Dans ce contexte, l’antienne élyséenne ne suscitera pas d’écho si elle s’en tient à des objectifs hors d’atteinte. Et c’est le cas s’agissant de sa demande de créer un poste de ministre des Finances de la zone euro doté d’un budget propre. L’Allemagne n’a jamais été favorable à cette idée et son nouveau gouvernement ne l’est pas davantage. Il peut s’appuyer sur une opinion publique hostile à ce qu’elle perçoit comme la porte ouverte à une Europe des transferts qui ne pourrait que lui coûter beaucoup.
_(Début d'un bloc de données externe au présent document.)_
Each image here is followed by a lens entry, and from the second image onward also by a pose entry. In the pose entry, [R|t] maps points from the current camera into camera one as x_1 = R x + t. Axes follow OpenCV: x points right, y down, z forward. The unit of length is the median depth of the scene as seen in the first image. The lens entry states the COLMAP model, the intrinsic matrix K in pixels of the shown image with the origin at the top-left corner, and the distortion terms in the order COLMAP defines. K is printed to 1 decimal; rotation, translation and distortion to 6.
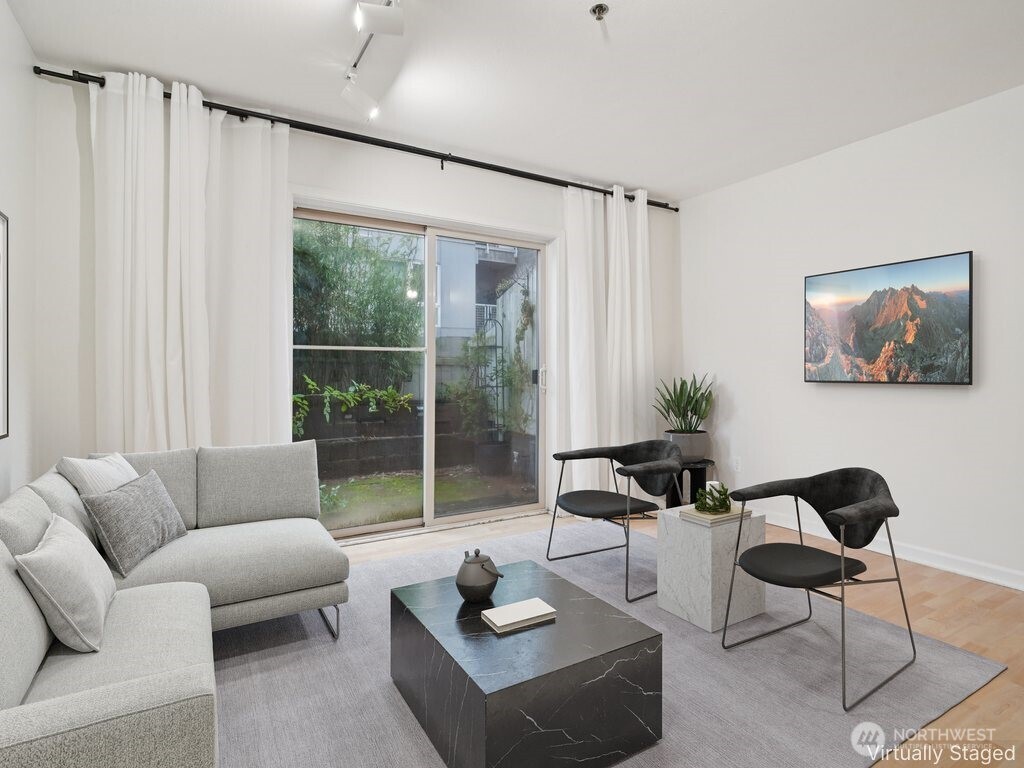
lens RADIAL K [[556.6, 0, 512.0], [0, 556.6, 384.0], [0, 0, 1]] dist [-0.006360, -0.000496]
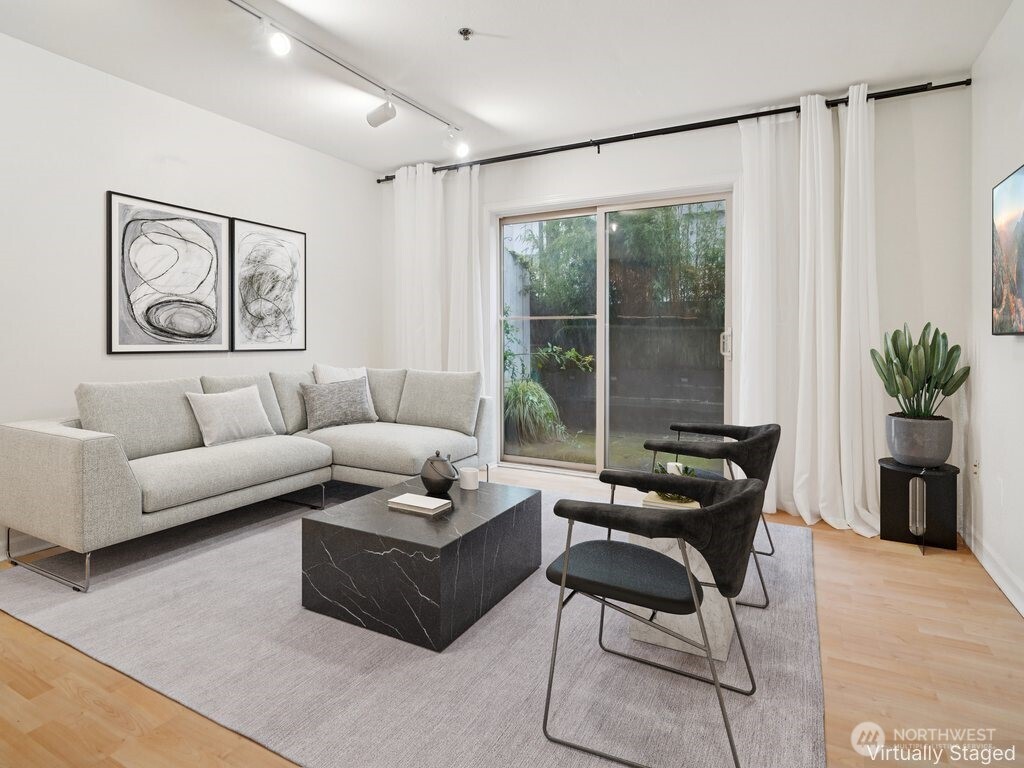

En privilégiant ce schéma, qui devrait en bonne logique couronner l’édifice et non pas le fonder, Paris ne peut qu’encourager les réticences allemandes, déjà avivées par le peu d’entrain montré par le gouvernement français à doter son programme réformateur d’un volet sérieux de réduction des déficits et des impôts. Poursuivre dans cette voie reviendrait à « sauter comme un cabri en criant l’Europe, l’Europe, l’Europe ! » comme se gaussait le général de Gaulle pour brocarder les ultras de la construction européenne.
S’il faut prendre un pari entre ses deux devanciers à la tête de l’Etat, gageons que le pragmatisme d’Emmanuel Macron le rapprochera plus de de Gaulle que de Giscard. Un moyen de le montrer se présente à lui, comme vient de le rappeler avec force et conviction Mario Draghi. Un consensus sur le bouclage de l’union bancaire avant les élections européennes paraît moins hors de portée, même si des résistances demeurent à Berlin, qu’un accord sur la gouvernance de la zone euro. En travaillant d’abord à le forger, s’agissant du rôle du Mécanisme européen de stabilité d’abord, de la garantie commune des dépôts ensuite, Paris contribuerait à déverrouiller l’union des marchés de capitaux à l’approche du Brexit. Un vrai marché financier européen pourrait voir le jour. Cette étape capitale permettrait à l’hôte de l’Elysée, sans déchoir, de préparer des échéances plus politiques, quand les circonstances seront plus favorables et que les esprits auront mûri.